Cache dynamic content

Dynamic content is served differently than static content. Due to the way dynamic content needs to be retrieved, it takes more time to serve than static content.

For example, plain HTML pages are considered static content. When a request is made to retrieve static content, it’s delivered instantly.

Websites built in WordPress (and other CMS platforms) are dynamically generated. There are multiple things that need to happen between the receipt of a request and the response. The server actually needs to build the page before it can be sent back to the browser.

WordPress pages, for example, are built by getting PHP files and interacting with a database. This is why business owners who run websites with dynamic content management systems use plugins and server-side solutions that serve cached versions of their pages.

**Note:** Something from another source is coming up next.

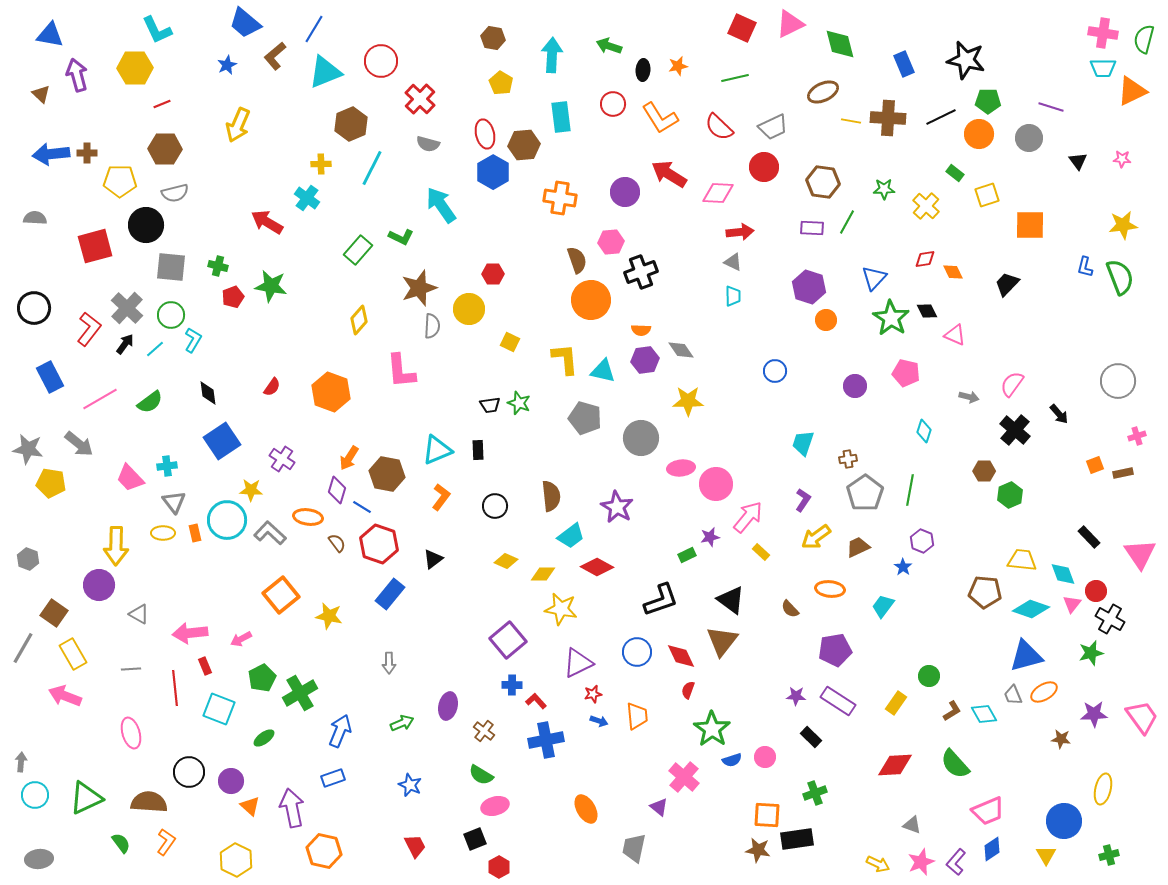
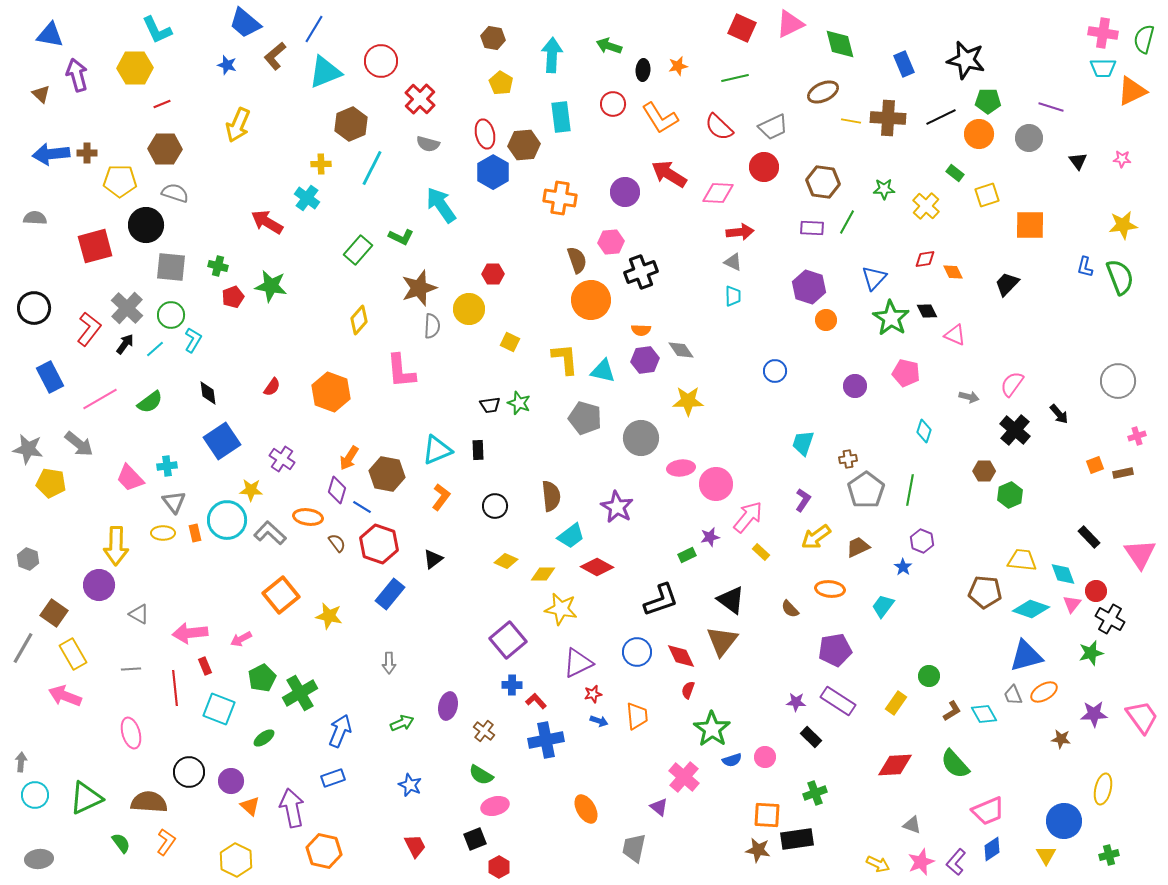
blue star at (227, 65): rotated 30 degrees counterclockwise
gray semicircle at (175, 193): rotated 148 degrees counterclockwise
gray pentagon at (865, 493): moved 1 px right, 3 px up
purple star at (796, 696): moved 6 px down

Hosted solutions from Skylands Networks include specialized caching for dynamic content management systems like WordPress and Magento.

Additionally, in their experiments, Moz discovered a counter-intuitive correlation between decreasing page size to decreasing page rank. You’d think that less content to load on a page would speed it up and therefore raise its rank. It’s not this simple. Google actually favors websites with more content and favors sites with fresh content even more.

Faster pages = Happier customers

Although Moz discovered slower loading images didn’t impact the way a site ranked in the search engines, they will cause visitors (especially on mobile devices) to bounce. It’s important to optimize your content for both search engines and visitors. Both visitors and search engines love fast loading pages.